For best comparability we subdivided the two groups of patients undergoing the two different protocols of CCTA in male and female patients and a propensity score matching was used to find the nearest partners of both groups. The propensity score matching is a very useful method to minimize the difference in the multiple covariates like heart rate, weight and height which has a leading influence on image quality and radiation dose. Apart from that it was guaranteed that the length of the z-axis and the tube voltage did not differ significantly in both groups to minimize the factors influencing the dose of radiation. We found out that the radiation dose in high-pitch spiral CCTA was about one-fourth compared to the step-and-shoot CCTA protocol.
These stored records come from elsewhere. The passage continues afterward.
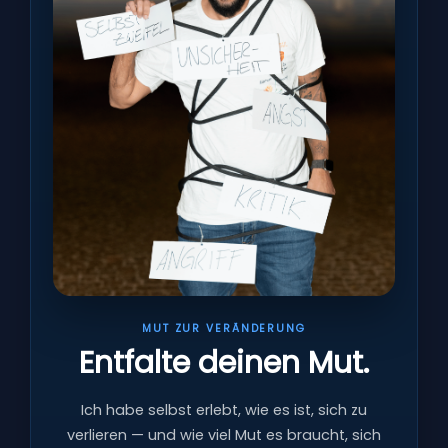
MUT ZUR VERÄNDERUNG
Entfalte deinen Mut.
Ich habe selbst erlebt, wie es ist, sich zu
verlieren — und wie viel Mut es braucht, sich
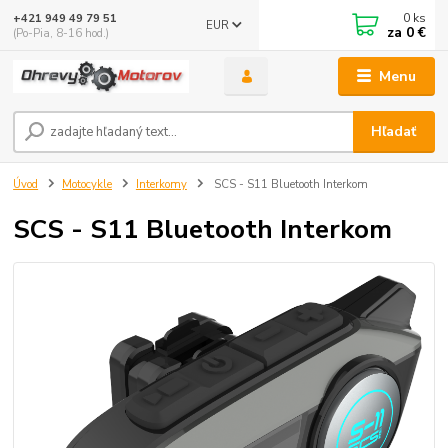
0
ks
+421 949 49 79 51
EUR
za
0 €
(Po-Pia, 8-16 hod.)
Menu
Hľadať
Úvod
Motocykle
Interkomy
SCS - S11 Bluetooth Interkom
SCS - S11 Bluetooth Interkom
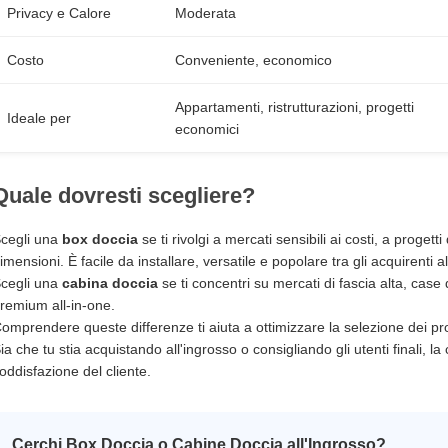
Privacy e Calore
Moderata
Costo
Conveniente, economico
Appartamenti, ristrutturazioni, progetti
Ideale per
economici
Quale dovresti scegliere?
cegli una
box doccia
se ti rivolgi a mercati sensibili ai costi, a proget
imensioni. È facile da installare, versatile e popolare tra gli acquirenti al
cegli una
cabina doccia
se ti concentri su mercati di fascia alta, case
remium all-in-one.
omprendere queste differenze ti aiuta a ottimizzare la selezione dei prod
ia che tu stia acquistando all'ingrosso o consigliando gli utenti finali, l
oddisfazione del cliente.
Cerchi Box Doccia o Cabine Doccia all'Ingrosso?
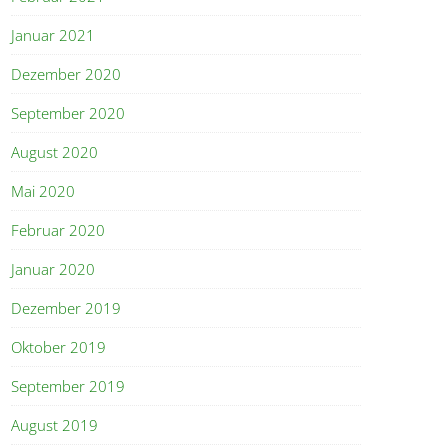
Januar 2021
Dezember 2020
September 2020
August 2020
Mai 2020
Februar 2020
Januar 2020
Dezember 2019
Oktober 2019
September 2019
August 2019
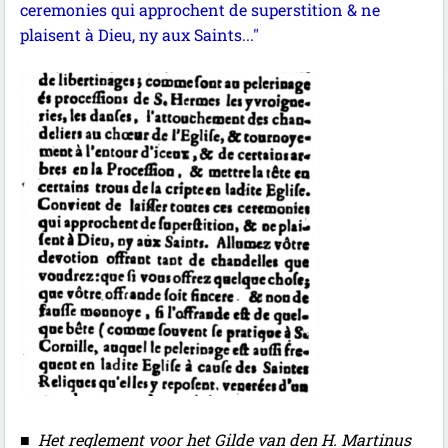
ceremonies qui approchent de superstition & ne
plaisent à Dieu, ny aux Saints..."
■
Het reglement voor het Gilde van den H. Martinus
Therefore the high-pitch spiral CCTA seems to be a preferable method of choice in the light of radiation hygiene and reduction of patients risk on radiation exposure.

On the other side high-pitch spiral CCTA showed a significantly lower image quality for the aorta and coronary arteries within the subjective scoring using a Likert scale by two blinded radiologists as well in the objective measurement of the signal to noise ratio for the Aorta, the left main and the peripheral coronary arteries (RCA in segment 2, LAD in segment 7 and CX in segment 13). Only the first segment of the right coronary artery shows a notable but not significant difference for the measurement of the signal to noise ratio. We can only speculate about this result. Maybe one reason could be found in the coronary dominance pattern that shows a dominance of the RCA in more than 80% [26] and the higher blood flow within a dominant RCA [27] compared to the LM.

Another reason for better image quality of the step-and-shoot protocol, apart from the higher radiation dose, could be the absences of table movement during the scan time. In respective of the acquired images there are more possibilities of reconstruction in the step-and-shoot CCTA protocol due to the higher amount of R–R interval reconstruction percentages, which could also be an important reason for better image quality, compared to high-pitch spiral CCTA.

A limitation of our study is the retrospective design and therefore the capabilities of including patients. Due to ethical reasons we had to use two different groups of patients and could not justify using both protocols for the same patient. Therefore the comparability is not ideal but it was optimized by using the propensity score for matching two groups of patients fitting the most in biometric data witch influence the radiation dose and image quality the most. The patients included in this study were examined for clinical reasons and had an intermediate risk of coronary disease. Due to the need to place a ROI within the coronary vessels, no patients with severe coronary plaques which made it impossible to place the standardized ROI in the coronary arteries could be included. Therefore, this study could give only a limited statement for patients with excessive arteriosclerosis.

A further limitation of the study results from the protocols for image acquisition, since the methodology can only be applied to the latest generation of Siemens scanners and is not directly transferable to other device manufacturers.

In conclusion, our study showed a significant reduction of radiation dose but also lower image quality for high-pitch CCTA when compared to step-and-shoot CCTA which leads to lower sensitivity in the determination of the stenosis degree of coronary plaques. Due to this conflict, the usage of high-pitch spiral CCTA should be used deliberately and only for a selected patient population like young individuals with a low pre-test probability could benefit from the high-pitch spiral protocol.